7 He said, "Behold, it is still high day; it is not time for the livestock to be gathered together. Water the sheep and go, pasture them."
7 Jacob said, "There's a lot of daylight still left; it isn't time to round up the sheep yet, is it? So why not water the flocks and go back to grazing?"
7 Then he said, "Look, it is still high day; it is not time for the cattle to be gathered together. Water the sheep, and go and feed them."
7 Jacob said, "Look, it's still broad daylight-too early to round up the animals. Why don't you water the sheep and goats so they can get back out to pasture?"

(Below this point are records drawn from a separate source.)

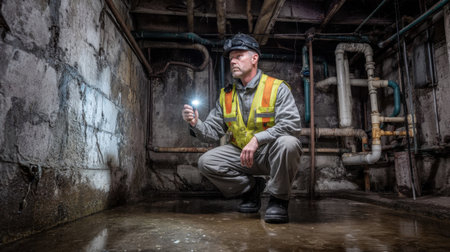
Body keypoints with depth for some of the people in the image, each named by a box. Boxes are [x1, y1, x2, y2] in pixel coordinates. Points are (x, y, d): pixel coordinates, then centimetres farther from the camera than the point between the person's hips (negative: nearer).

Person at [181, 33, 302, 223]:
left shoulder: (277, 88, -8)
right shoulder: (226, 95, 7)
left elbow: (292, 124, -22)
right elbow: (213, 131, 6)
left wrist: (257, 139, -31)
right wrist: (196, 124, -16)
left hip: (271, 154, -4)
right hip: (241, 154, 5)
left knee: (287, 143, -36)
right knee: (206, 162, -13)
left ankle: (278, 200, -11)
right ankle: (250, 187, 10)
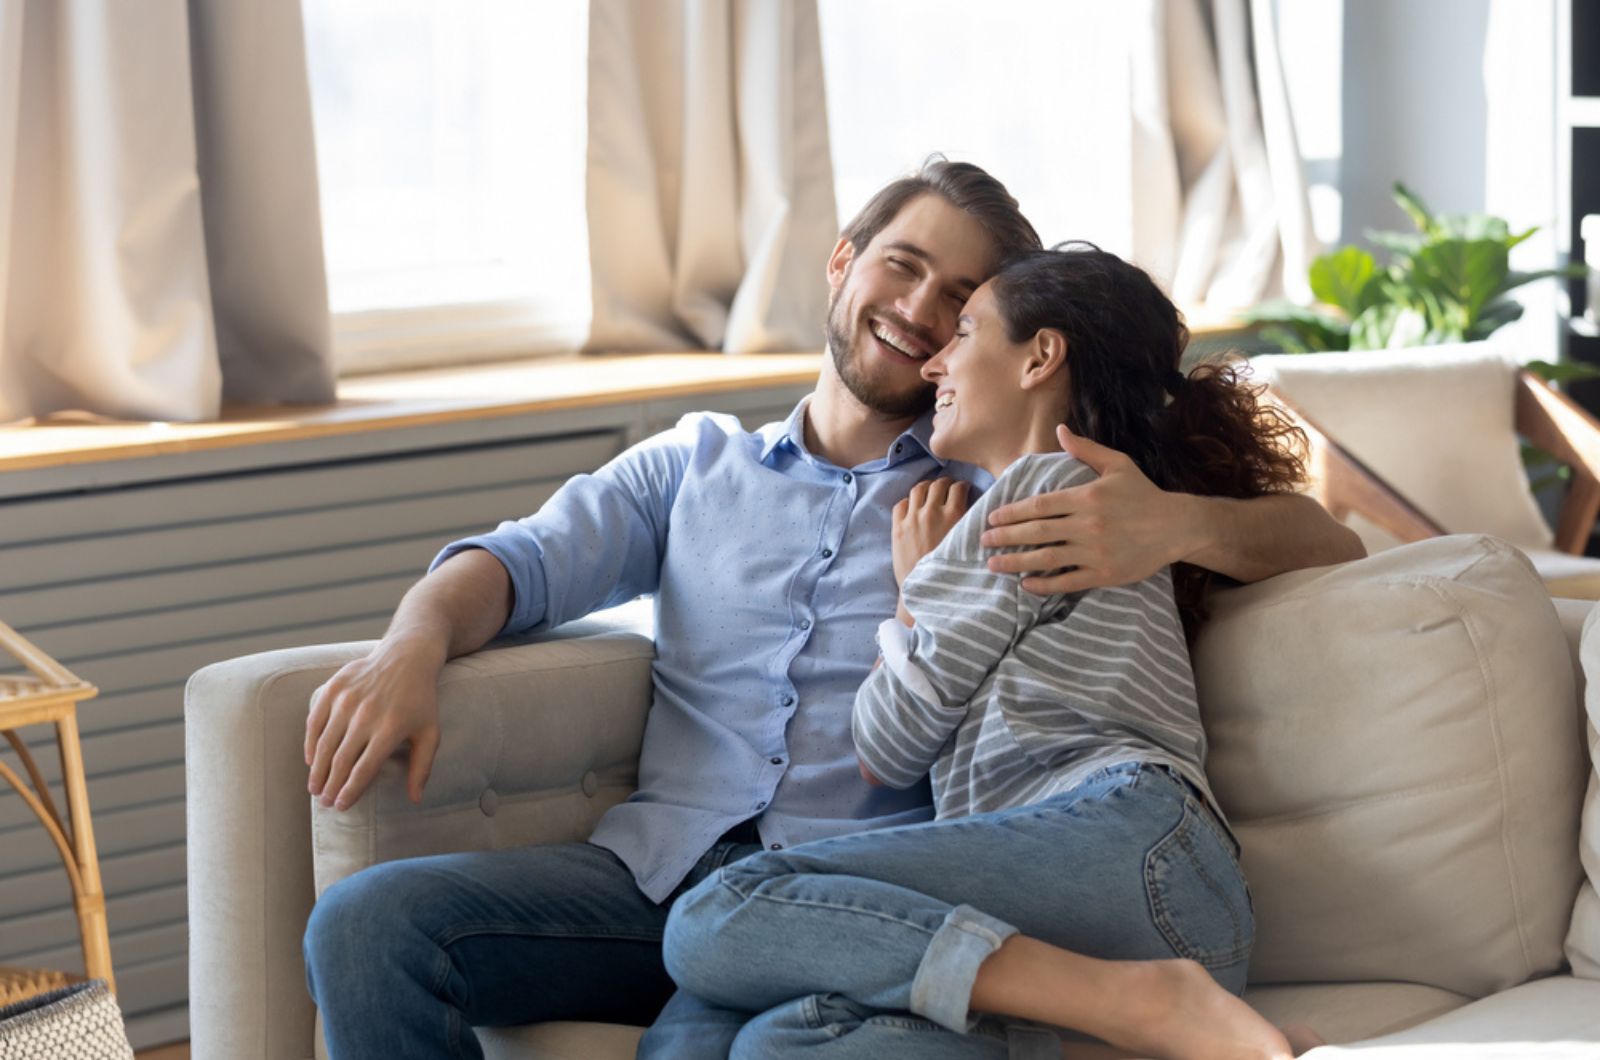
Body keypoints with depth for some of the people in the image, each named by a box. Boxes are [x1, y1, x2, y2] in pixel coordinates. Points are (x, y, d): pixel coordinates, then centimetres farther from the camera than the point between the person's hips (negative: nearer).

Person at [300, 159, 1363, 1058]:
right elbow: (527, 560, 12)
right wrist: (415, 645, -12)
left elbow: (1323, 542, 10)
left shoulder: (1014, 488, 15)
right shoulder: (699, 462, 25)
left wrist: (1179, 525, -14)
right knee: (369, 923, -21)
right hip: (658, 868, 4)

Matthew Henry's Commentary on Genesis 29:7
Commentary on Genesis 29:1-8
(Read Genesis 29:1-8)
Jacob proceeded cheerfully in his journey, after the sweet communion he had with God at Beth-el. Providence brought him to the field where his uncle's flocks were to be watered. What is said of the care of the shepherds for their sheep, may remind us of the tender concern which our Lord Jesus, the great Shepherd of the sheep, has for his flock the church; for he is the good Shepherd, that knows his sheep, and is known of them. The stone at the well's mouth was to secure it; water was scarce, it was not there for every one's use: but separate interests should not take us from helping one another. When all the shepherds came together with their flocks, then, like loving neighbours, they watered their flocks together. The law of kindness in the tongue has a commanding power, Proverbs 31:26. Jacob was civil to these strangers, and he found them civil to him.